Jahresbericht 2024: Im Dialog beginnt die Zukunft

Mitbestimmung im Betrieb und in den Aufsichtsräten ist fester Bestandteil der demokratischen Ordnung der Bundesrepublik Deutschland, wie sie sich nach den beiden Diktaturen bewährt hat. Denn unsere Demokratie lebt davon, dass wir uns trotz aller Differenzen immer wieder darum bemühen, den Ausgleich der unterschiedlichen Interessen zu suchen, indem wir um Argumente ringen und nachhaltige Lösungen ermöglichen.
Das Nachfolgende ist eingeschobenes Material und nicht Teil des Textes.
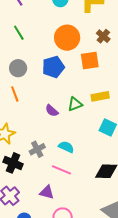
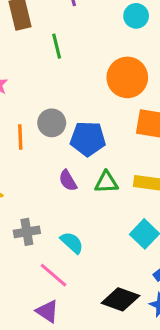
blue pentagon: (53, 67) -> (88, 139), moved
gray circle: (18, 68) -> (52, 123), moved
purple triangle: (47, 192) -> (47, 311), moved

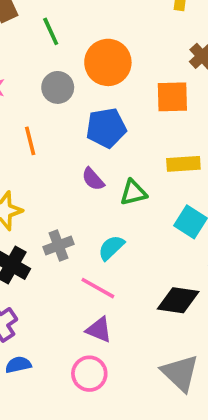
orange circle: (127, 77) -> (108, 62), moved
gray circle: (52, 123) -> (58, 87), moved
green triangle: (106, 182) -> (133, 193), moved
cyan semicircle: (72, 243) -> (111, 248), turned -75

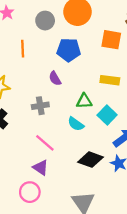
green triangle: (133, 193) -> (84, 101), moved
gray cross: (58, 246) -> (40, 106), moved
cyan semicircle: (111, 248) -> (76, 124), moved, turned -112

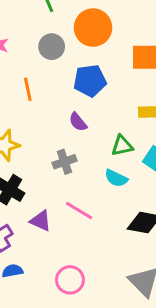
purple triangle: (41, 168) -> (41, 221), moved

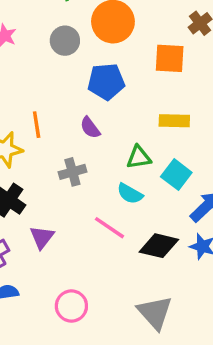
orange line: (28, 89) -> (37, 125), moved
pink line: (79, 211) -> (109, 228), moved
purple triangle: (41, 221) -> (42, 237), turned 40

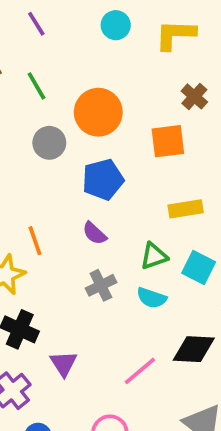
gray cross: (72, 172) -> (101, 285), moved
pink line: (109, 228) -> (140, 371), moved, turned -64

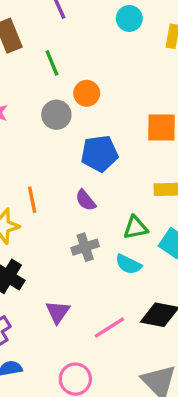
orange circle: (98, 112) -> (87, 93), moved, size x0.6
purple triangle: (64, 364) -> (58, 312), moved

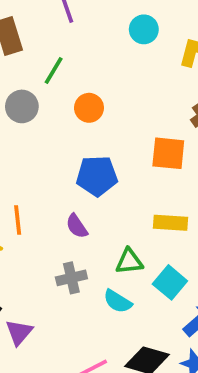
green line: (52, 63) -> (54, 71), turned 48
gray circle: (56, 115) -> (22, 106), moved
purple triangle: (58, 312) -> (19, 332), moved

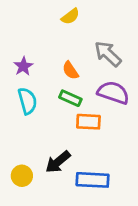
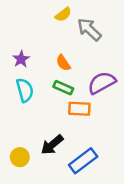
gray arrow: (108, 54) -> (89, 29), moved
purple semicircle: (113, 93) -> (102, 83), turned -48
blue rectangle: (93, 180) -> (83, 161), turned -40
Gewerkschafter*innen sind als Betriebsrät*innen, als Aufsichtsrät*innen und als Tarifpartner*innen täglich mit dieser Aufgabe konfrontiert. Sie sind gewohnt, Widersprüchliches auszuhalten und nach guten Kompromissen zu suchen. Sie müssen im Wissen um den Grundkonflikt zwischen Kapital und Arbeit im Hier und Jetzt für ihre Kolleg*innen, für den Erhalt der Arbeitsplätze, für Gute Arbeit und faire Löhne streiten. Es ist ein guter Streit.

2024 stand jedoch unter einem anderen Stern: Statt Ausgleich der Interessen war Streit um des Streitens willen angesagt. Statt des Austauschs faktenbasierter Argumente waren Fake News, Clickbaiting und sogar körperliche Übergriffe gegen Wahlkämpfer*innen an der Tagesordnung. Politik, die nach gemeinsamen Lösungen sucht, wurde als führungsschwach diskreditiert. Es war kein leichtes Jahr für aufrechte Demokrat*innen.

Die Hans-Böckler-Stiftung trägt mit ihrer Forschung, Beratung, den Bildungsangeboten und natürlich ihrer Förderung von begabten Studierenden aus der Arbeitnehmer*innenschaft dazu bei, dass alle Menschen eine Chance auf Gute Arbeit und ein gutes Leben in einer Demokratie haben. „Bürger, nicht Untertanen wollen wir sein“, so hat unser Namenspatron Hans Böckler beim Gründungskongress des Deutschen Gewerkschaftsbundes 1949 den Anspruch formuliert, dass verbriefte Rechte in der Arbeitswelt für Arbeitnehmende zu mehr Augenhöhe und einer stabileren Demokratie beitragen. Mit der Forschung der Hans-Böckler-Stiftung können wir heute belegen, dass überall dort, wo Menschen Fairness und Gerechtigkeit am Arbeitsplatz erleben, das Vertrauen in die demokratischen Institutionen wächst.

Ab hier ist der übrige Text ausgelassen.